Incidentalmente si può notare che la struttura di mercato dei future sul Brent negoziati per le varie scadenze sulle piattaforme dell'ICE mostra già da tempo una situazione di backwardation, quindi la previsione implicita di prezzi in calo nei prossimi mesi, ma ha alzato il punto teorico di approdo delle quotazioni del petrolio al termine verosimile della crisi a un livello materialmente più elevato rispetto dei valori registrati prima degli attacchi di fine febbraio.

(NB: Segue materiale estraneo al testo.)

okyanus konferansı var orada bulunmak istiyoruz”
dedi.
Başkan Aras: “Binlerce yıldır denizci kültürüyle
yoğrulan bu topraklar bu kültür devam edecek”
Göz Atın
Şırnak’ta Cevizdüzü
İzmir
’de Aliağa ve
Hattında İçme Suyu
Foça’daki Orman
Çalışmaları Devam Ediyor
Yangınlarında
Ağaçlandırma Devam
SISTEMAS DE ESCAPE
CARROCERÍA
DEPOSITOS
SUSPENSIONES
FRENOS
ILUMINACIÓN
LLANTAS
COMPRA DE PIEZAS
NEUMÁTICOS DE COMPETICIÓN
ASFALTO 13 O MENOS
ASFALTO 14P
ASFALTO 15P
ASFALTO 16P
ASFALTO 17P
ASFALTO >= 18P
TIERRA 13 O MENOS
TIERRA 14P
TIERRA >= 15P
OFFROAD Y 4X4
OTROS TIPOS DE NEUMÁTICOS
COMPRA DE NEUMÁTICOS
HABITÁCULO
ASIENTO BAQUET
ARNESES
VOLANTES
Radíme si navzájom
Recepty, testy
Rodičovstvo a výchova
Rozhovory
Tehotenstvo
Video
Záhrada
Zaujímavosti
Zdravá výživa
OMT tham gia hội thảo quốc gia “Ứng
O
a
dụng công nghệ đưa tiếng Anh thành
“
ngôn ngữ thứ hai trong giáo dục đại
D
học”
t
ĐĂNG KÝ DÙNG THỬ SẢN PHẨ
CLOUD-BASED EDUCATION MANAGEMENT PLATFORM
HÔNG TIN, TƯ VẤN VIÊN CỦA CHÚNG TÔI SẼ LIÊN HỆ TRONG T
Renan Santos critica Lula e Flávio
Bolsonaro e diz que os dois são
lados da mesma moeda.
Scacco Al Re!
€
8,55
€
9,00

In particolare i future indicano per il prossimo dicembre un Brent ancora prezzato a quota 91,95 dollari e soltanto nel dicembre 2030 un Brent a 72,44 dollari.

Il WTI americano mostra una struttura meno ingenerosa e meno frequentata dai trader, ma comunque in backwardation con quotazioni attese a 84,69 dollari a fine anno e a 80 dollari il prossimo marzo 2027.